Job item: Exactly the lines from the first line of the records to the line holding "X0203926Y0187312D03*" should be duplicated, and nothing more; pictures stay out.

Circuit design data
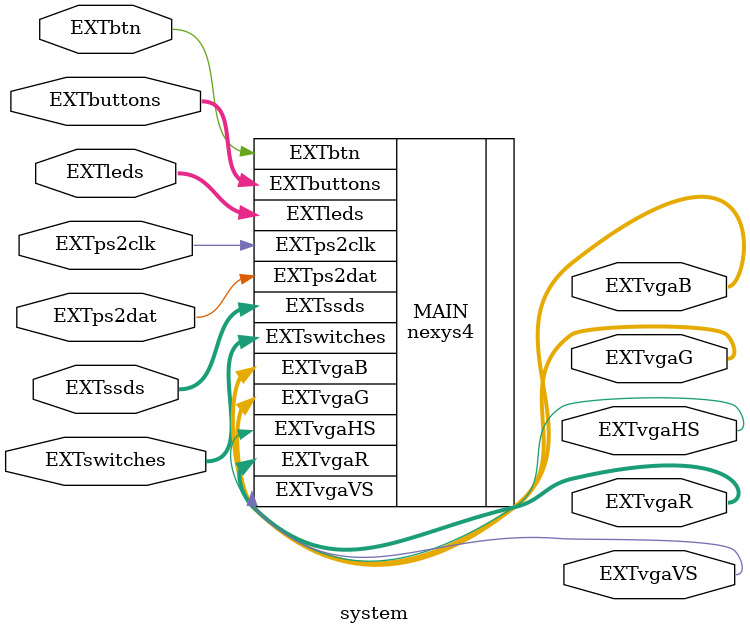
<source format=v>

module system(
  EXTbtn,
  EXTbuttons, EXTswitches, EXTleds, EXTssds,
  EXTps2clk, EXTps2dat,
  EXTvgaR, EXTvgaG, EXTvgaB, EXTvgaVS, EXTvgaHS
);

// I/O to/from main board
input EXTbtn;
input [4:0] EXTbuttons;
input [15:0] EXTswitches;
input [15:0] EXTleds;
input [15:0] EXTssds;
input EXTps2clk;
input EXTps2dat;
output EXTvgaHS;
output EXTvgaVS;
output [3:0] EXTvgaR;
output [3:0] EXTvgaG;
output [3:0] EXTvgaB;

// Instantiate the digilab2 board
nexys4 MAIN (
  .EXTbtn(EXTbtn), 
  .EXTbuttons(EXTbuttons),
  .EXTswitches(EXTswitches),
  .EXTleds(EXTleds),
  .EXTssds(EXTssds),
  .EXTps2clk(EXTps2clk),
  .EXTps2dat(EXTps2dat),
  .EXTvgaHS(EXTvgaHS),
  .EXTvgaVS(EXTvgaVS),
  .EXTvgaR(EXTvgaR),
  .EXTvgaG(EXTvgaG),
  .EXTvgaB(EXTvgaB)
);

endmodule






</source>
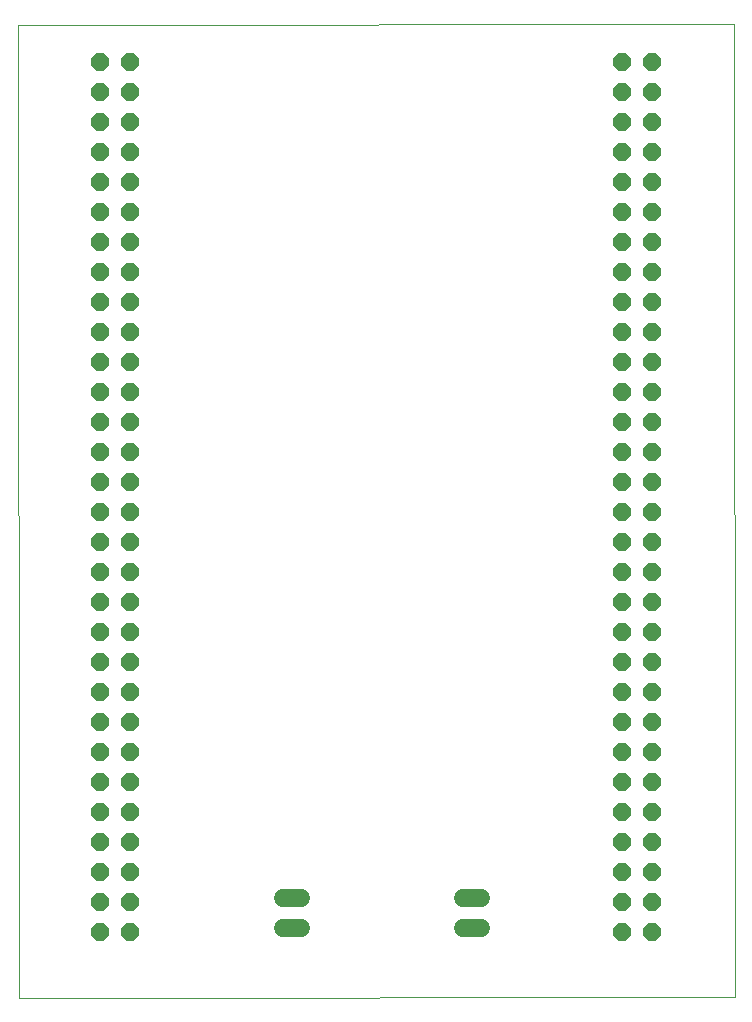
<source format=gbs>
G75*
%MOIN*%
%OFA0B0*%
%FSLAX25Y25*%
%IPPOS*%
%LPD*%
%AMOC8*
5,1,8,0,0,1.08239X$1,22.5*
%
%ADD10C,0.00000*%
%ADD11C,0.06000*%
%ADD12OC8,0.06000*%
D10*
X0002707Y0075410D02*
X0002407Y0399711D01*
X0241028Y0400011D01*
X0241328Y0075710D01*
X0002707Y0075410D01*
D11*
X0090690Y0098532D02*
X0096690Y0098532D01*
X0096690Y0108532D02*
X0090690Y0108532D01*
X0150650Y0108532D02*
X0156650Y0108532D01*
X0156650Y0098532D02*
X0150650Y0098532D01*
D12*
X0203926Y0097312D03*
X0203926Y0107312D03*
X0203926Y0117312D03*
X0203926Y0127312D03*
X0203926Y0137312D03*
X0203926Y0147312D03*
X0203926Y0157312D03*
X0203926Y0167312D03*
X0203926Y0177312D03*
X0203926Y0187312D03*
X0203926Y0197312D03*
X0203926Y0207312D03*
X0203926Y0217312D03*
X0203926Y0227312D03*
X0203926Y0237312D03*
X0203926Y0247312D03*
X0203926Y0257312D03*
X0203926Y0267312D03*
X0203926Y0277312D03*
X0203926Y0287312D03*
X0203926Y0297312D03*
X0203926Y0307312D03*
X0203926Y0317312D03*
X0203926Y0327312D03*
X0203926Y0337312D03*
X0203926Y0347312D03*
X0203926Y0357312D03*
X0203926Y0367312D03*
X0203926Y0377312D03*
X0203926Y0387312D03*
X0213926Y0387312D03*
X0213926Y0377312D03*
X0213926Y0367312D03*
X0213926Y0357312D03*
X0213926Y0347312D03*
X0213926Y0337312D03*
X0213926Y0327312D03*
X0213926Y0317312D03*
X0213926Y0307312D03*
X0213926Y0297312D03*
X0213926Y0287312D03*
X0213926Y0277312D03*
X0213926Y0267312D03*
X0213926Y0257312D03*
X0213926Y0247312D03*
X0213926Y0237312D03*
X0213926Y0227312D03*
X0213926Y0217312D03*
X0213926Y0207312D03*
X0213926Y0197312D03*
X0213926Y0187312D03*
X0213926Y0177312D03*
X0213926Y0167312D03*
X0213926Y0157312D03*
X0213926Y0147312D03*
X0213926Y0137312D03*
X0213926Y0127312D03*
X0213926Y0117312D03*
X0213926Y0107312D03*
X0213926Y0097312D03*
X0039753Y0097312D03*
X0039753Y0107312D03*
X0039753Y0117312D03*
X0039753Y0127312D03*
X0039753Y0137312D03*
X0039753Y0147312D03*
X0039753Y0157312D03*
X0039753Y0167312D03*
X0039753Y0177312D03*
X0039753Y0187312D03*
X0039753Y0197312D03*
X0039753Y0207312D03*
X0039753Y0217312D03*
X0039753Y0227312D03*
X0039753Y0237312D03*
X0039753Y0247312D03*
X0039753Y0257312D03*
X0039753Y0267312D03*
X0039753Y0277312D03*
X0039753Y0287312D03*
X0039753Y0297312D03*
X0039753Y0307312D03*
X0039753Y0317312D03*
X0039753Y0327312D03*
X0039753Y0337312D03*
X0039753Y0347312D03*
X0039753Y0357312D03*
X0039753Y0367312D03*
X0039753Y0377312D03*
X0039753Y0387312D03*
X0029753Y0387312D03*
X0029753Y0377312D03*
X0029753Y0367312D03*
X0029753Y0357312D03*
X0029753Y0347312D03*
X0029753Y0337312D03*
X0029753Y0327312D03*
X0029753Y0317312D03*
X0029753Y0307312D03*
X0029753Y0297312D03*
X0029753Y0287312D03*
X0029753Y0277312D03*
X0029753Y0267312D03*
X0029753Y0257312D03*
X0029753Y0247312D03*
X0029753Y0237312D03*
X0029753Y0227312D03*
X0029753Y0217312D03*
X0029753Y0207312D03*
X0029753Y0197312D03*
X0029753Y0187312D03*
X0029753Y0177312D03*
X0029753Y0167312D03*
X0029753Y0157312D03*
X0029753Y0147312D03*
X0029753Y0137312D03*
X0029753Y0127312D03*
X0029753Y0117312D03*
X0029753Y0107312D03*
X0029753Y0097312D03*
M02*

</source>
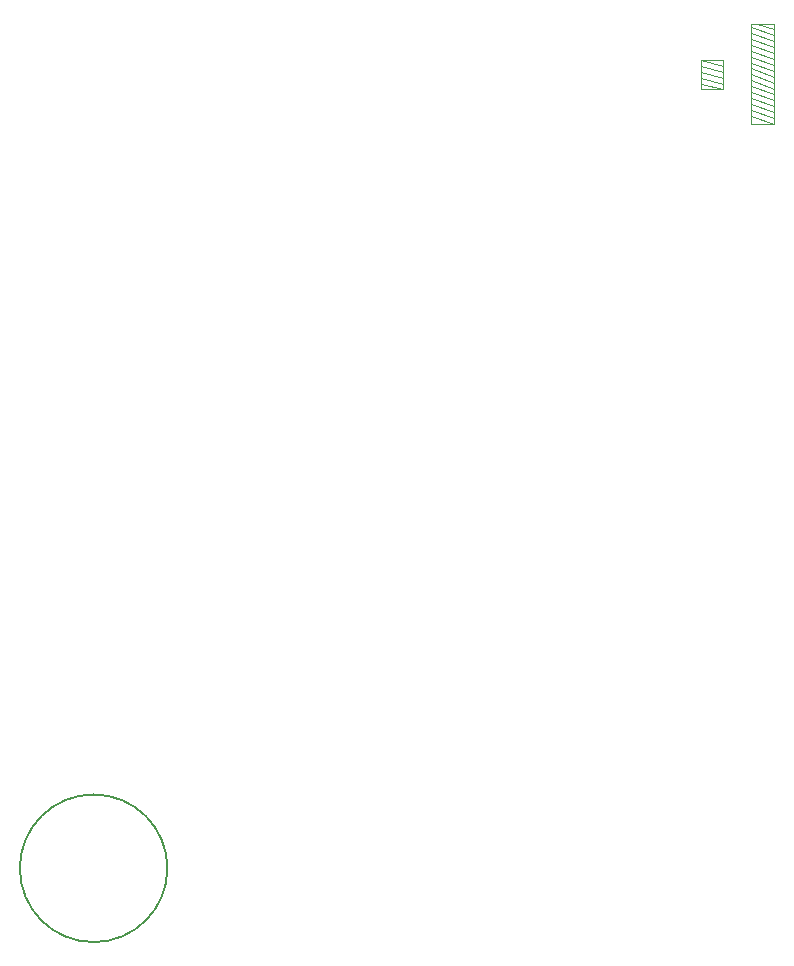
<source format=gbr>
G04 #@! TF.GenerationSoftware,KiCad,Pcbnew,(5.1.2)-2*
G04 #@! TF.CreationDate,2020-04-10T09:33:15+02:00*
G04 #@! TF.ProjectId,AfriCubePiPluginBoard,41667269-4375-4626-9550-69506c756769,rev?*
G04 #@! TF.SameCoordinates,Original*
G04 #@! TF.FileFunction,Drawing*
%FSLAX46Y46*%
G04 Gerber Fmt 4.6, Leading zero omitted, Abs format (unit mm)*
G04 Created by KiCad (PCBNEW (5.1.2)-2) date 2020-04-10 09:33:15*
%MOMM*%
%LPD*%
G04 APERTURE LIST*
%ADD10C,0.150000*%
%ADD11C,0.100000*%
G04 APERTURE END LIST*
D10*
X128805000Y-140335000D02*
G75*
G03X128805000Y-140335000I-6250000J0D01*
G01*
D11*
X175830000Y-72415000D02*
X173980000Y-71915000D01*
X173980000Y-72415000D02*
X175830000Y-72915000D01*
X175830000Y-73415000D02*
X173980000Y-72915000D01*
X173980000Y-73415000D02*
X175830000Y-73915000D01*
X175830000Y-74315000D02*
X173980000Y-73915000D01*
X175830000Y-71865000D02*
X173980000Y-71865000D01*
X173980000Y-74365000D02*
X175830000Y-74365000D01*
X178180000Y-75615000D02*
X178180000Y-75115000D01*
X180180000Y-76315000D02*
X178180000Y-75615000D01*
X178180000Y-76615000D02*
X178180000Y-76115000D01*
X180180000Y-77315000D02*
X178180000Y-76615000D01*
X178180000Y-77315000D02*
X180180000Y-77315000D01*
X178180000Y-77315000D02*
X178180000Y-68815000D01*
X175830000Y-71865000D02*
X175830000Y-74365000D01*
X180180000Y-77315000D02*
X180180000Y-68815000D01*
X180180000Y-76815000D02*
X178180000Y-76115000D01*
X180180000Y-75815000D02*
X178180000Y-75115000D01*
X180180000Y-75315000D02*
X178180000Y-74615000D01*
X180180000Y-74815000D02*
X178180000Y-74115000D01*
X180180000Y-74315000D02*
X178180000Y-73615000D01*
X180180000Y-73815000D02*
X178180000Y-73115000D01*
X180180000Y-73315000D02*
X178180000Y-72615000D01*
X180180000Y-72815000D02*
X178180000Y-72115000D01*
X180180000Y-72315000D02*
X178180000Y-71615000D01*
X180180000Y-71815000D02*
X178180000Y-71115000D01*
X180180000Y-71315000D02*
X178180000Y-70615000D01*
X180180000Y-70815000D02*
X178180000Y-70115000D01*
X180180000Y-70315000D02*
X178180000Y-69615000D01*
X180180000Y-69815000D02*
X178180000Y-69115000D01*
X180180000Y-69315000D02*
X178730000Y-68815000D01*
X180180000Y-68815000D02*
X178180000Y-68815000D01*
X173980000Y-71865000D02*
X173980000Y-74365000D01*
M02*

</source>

Answer to the exercise:
<source format=v>

module system(
  EXTbtn,
  EXTbuttons, EXTswitches, EXTleds, EXTssds,
  EXTps2clk, EXTps2dat,
  EXTvgaR, EXTvgaG, EXTvgaB, EXTvgaVS, EXTvgaHS
);

// I/O to/from main board
input EXTbtn;
input [4:0] EXTbuttons;
input [15:0] EXTswitches;
input [15:0] EXTleds;
input [15:0] EXTssds;
input EXTps2clk;
input EXTps2dat;
output EXTvgaHS;
output EXTvgaVS;
output [3:0] EXTvgaR;
output [3:0] EXTvgaG;
output [3:0] EXTvgaB;

// Instantiate the digilab2 board
nexys4 MAIN (
  .EXTbtn(EXTbtn), 
  .EXTbuttons(EXTbuttons),
  .EXTswitches(EXTswitches),
  .EXTleds(EXTleds),
  .EXTssds(EXTssds),
  .EXTps2clk(EXTps2clk),
  .EXTps2dat(EXTps2dat),
  .EXTvgaHS(EXTvgaHS),
  .EXTvgaVS(EXTvgaVS),
  .EXTvgaR(EXTvgaR),
  .EXTvgaG(EXTvgaG),
  .EXTvgaB(EXTvgaB)
);

endmodule






</source>
<source format=gbs>
G75*
%MOIN*%
%OFA0B0*%
%FSLAX25Y25*%
%IPPOS*%
%LPD*%
%AMOC8*
5,1,8,0,0,1.08239X$1,22.5*
%
%ADD10C,0.00000*%
%ADD11C,0.06000*%
%ADD12OC8,0.06000*%
D10*
X0002707Y0075410D02*
X0002407Y0399711D01*
X0241028Y0400011D01*
X0241328Y0075710D01*
X0002707Y0075410D01*
D11*
X0090690Y0098532D02*
X0096690Y0098532D01*
X0096690Y0108532D02*
X0090690Y0108532D01*
X0150650Y0108532D02*
X0156650Y0108532D01*
X0156650Y0098532D02*
X0150650Y0098532D01*
D12*
X0203926Y0097312D03*
X0203926Y0107312D03*
X0203926Y0117312D03*
X0203926Y0127312D03*
X0203926Y0137312D03*
X0203926Y0147312D03*
X0203926Y0157312D03*
X0203926Y0167312D03*
X0203926Y0177312D03*
X0203926Y0187312D03*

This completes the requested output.